Вик раздраженно сплюнул – не хватало своих погонь, так чужую подцепили. Пахан дальше поведал, что не все так, конечно, убого, как кажется. Неприкаянных потрепали изрядно, но шестеро, которые при Моисее, это не все, что вообще осталось. Разбежался отряд грамотно – пятью группами в разные стороны, часть за Пояс ушла, тоже вдоль гор, но по другую сторону сейчас идут, другие по дуге на восток, кто через тайгу, кто еще как. Моисей тем путем двинул, по которому отряд на север поднимался, чтобы на себя погоню вызвать. С собой самых опытных забрал, ну и Менестрель подвязался.
Короче, организованное отступление, они даже при самом удачном раскладе планировали именно так рассеиваться. Знали: шуму наделают по-любому. А что несолоно хлебавши, то не впервой приходится лапу сосать. Жизнь такая неприкаянная – сегодня ты ее, завтра она тебя.
По-настоящему хреново теперь с Ясавэем. Он сам понять не может, куда здоровье девается. Так был просто усталый, жаловался – много зла в себя взял. А восьмого дня утром вдруг опрокинулся навзничь и подняться уже не смог. Теперь на носилках тащат, и с каждым днем все хуже ему – скоро, кроме как со своими хэге-духами, ни с кем говорить не сможет.
– Мы бы тебя догонять не взялись – ну, идешь и идешь впереди, чего тебя в наши заморочки впутывать…
Вот уж действительно.
– …но такая непруха навалилась. А может, поговорим с твоей ханум? Кроме нее, Ясавэю помочь некому. Он хоть и с придурью, но свой ведь в доску, и вообще – как нам без шамана? Посмотрит, как думаешь?
Вик вспомнил, что с ними самими случилось восьмого дня утром, и немало удивился. Совпадение? К тому же очень насторожили реплики про истощение заемных сил, в которых видутана черпал вдохновение, и признание насчет принятого в себя зла.
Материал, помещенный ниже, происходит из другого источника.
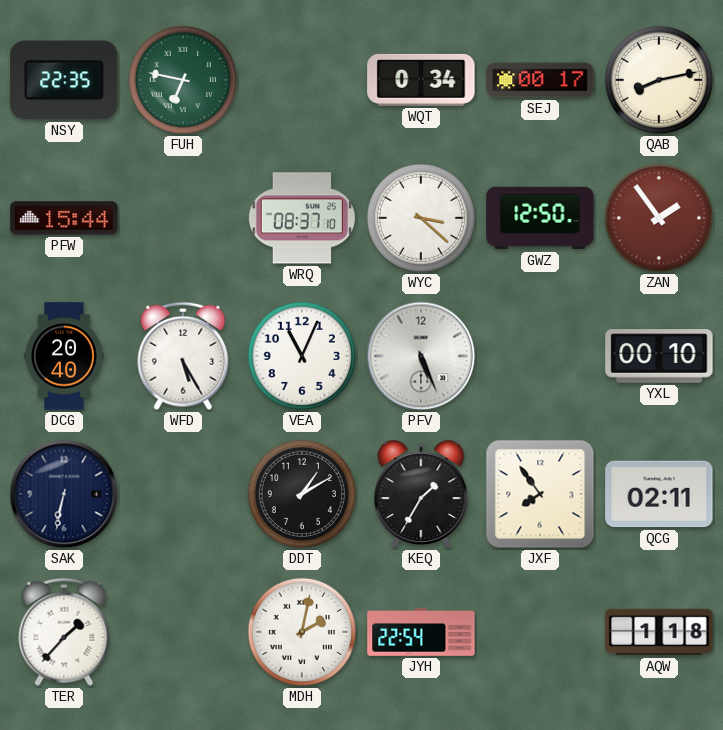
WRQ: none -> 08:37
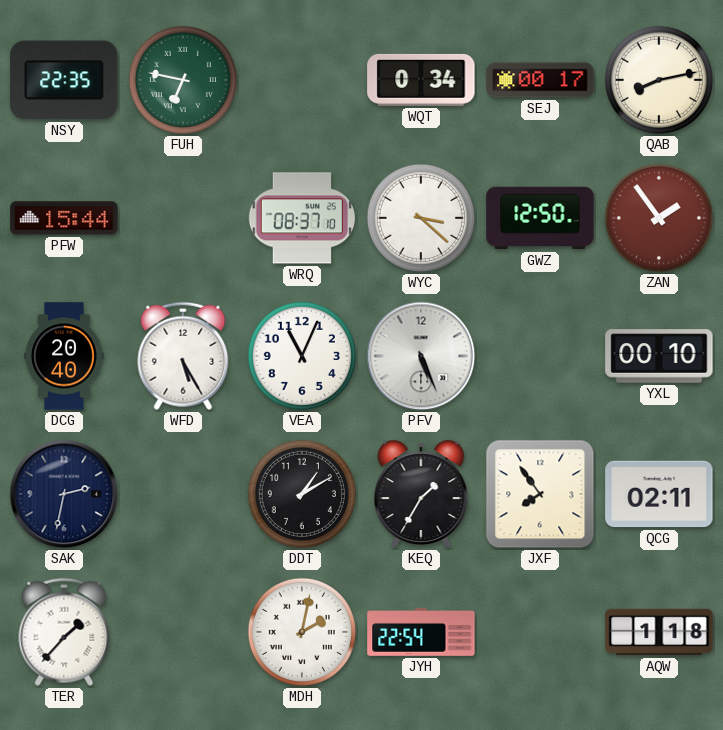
SAK: 6:32 -> 2:32
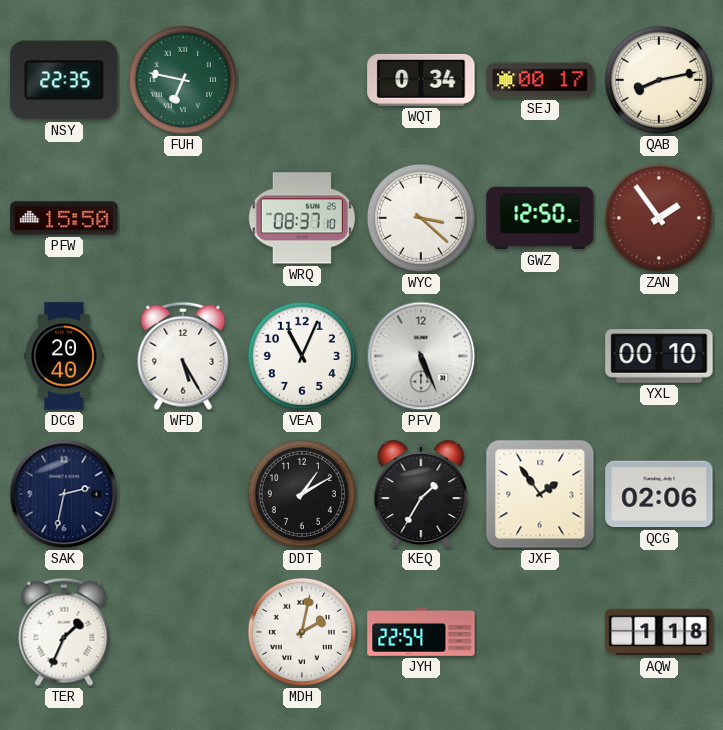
PFW: 15:44 -> 15:50
JXF: 7:54 -> 1:54
QCG: 02:11 -> 02:06
TER: 1:37 -> 1:34
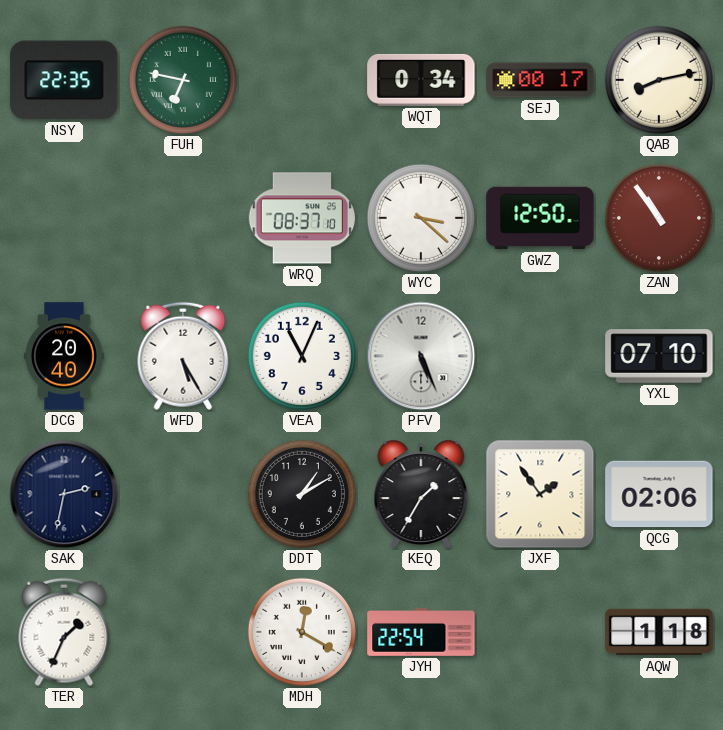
PFW: 15:50 -> none
ZAN: 1:54 -> 10:54
YXL: 00:10 -> 07:10
MDH: 2:02 -> 12:20
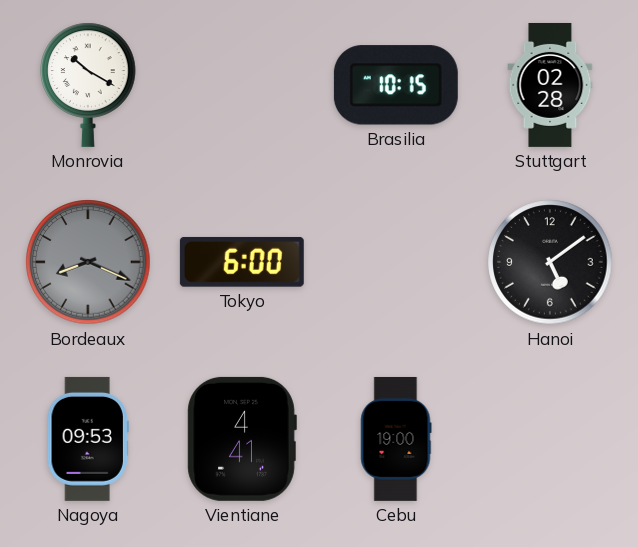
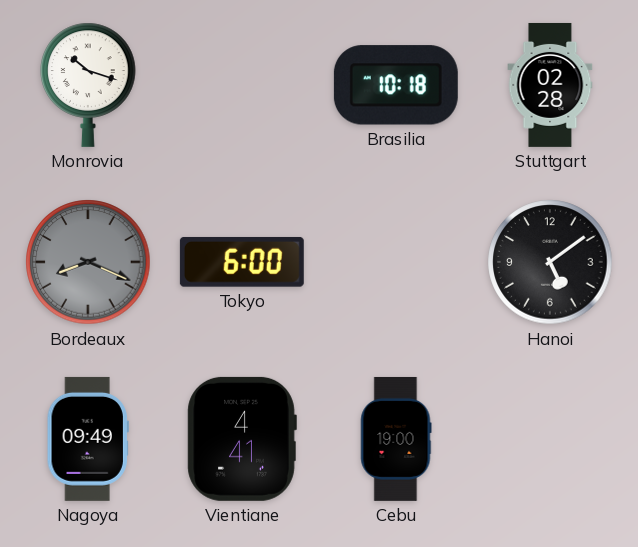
Monrovia: 10:20 -> 10:18
Brasilia: 10:15 -> 10:18
Nagoya: 09:53 -> 09:49
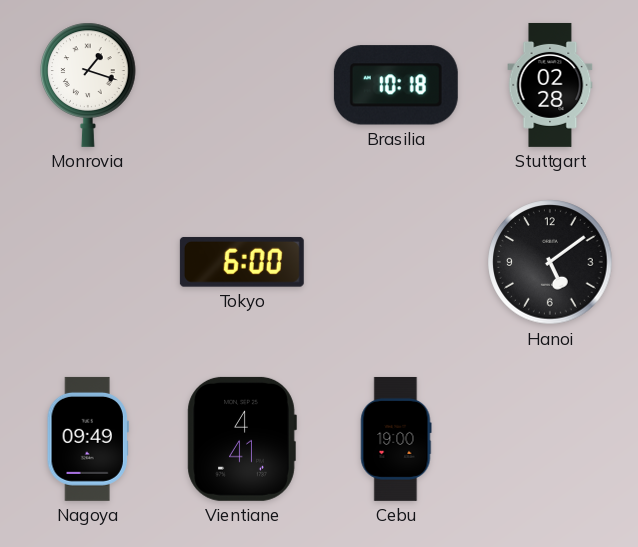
Monrovia: 10:18 -> 1:18
Bordeaux: 8:19 -> none
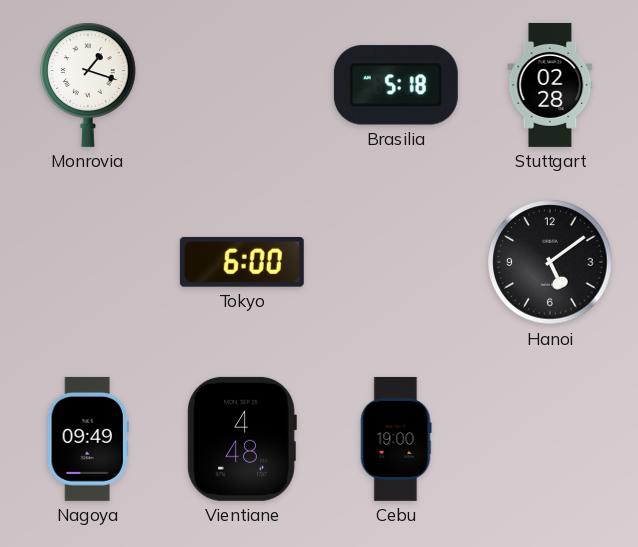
Brasilia: 10:18 -> 5:18
Vientiane: 4:41 -> 4:48
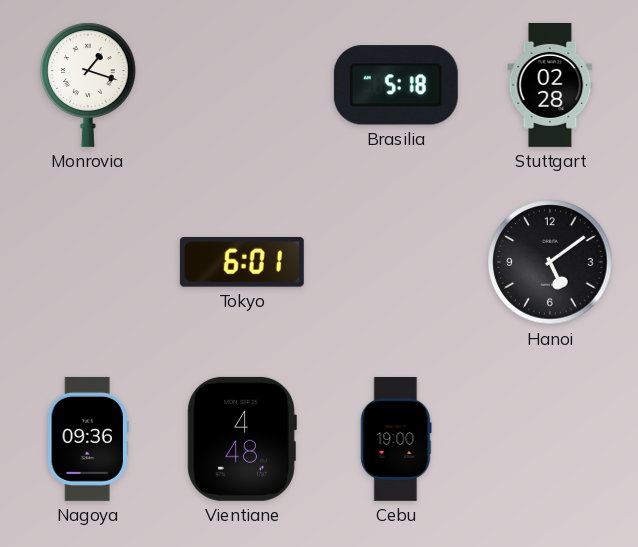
Tokyo: 6:00 -> 6:01
Nagoya: 09:49 -> 09:36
Очень хорошо это все увязывалось с освежеванными трупами в лесной избушке. Но там-то было дело рук Гоньбы. С другого боку, знай Моисей о Гоньбе, он бы на таких мелочах не прокалывался – опытный волчара. Или дурачка разыгрывает?
– Это ты с ней и разговаривай, – пожал плечами Старьевщик и как бы между прочим поинтересовался: – А что вы вообще, пахан, в Приполярье поперлись?
Моисей задумчиво посмотрел на горы, словно ответ был написан на их прикрытых низкими облаками вершинах.
– Знаешь, Инженер, хоть убей, толком не знаю.
Кто поймет видутана? Он ведь далеко не обыкновенный видок. Хоть слова и выглядят похожими, но между понятиями «видутана» и «видок» – пропасть. Если уж быть точным, правильно говорить выду’тана, но язык Старьевщика и Моисея не способен произнести это так, как должно. Ну и нечего коверкать язык предков дешевыми потугами – пускай тогда звучит на современный манер, людям оно привычнее.
А разница… она не ограничивается тем, что видоки появились после Большой Войны, а выду’тана были, наверное, всегда. И не в том дело, что выду’тана застали богов, созерцали их, говорили с ними. Или что видоков – множество, а выду’тана – единицы. Принципиальное различие: видоки видят, а выду’тана – знают. И еще – то, что знает выду’тана, не всегда поймет даже очень способный видок. Самое главное – иногда то, что знает выду’тана, не понимает и он сам. Разумом. Потому что выду’тана – не весь здесь и уже не всегда человек. Он тадебе, шаман, но даже среди шаманов он выду’тана – шаман Верхнего Мира. Того самого Верхнего Мира, которого, кстати, как и Нижнего, примерно с тех самых пор, когда начали появляться видоки, вроде бы не существует.
Разве можно понять выду’тана – шамана Мира, Которого Уже Нет?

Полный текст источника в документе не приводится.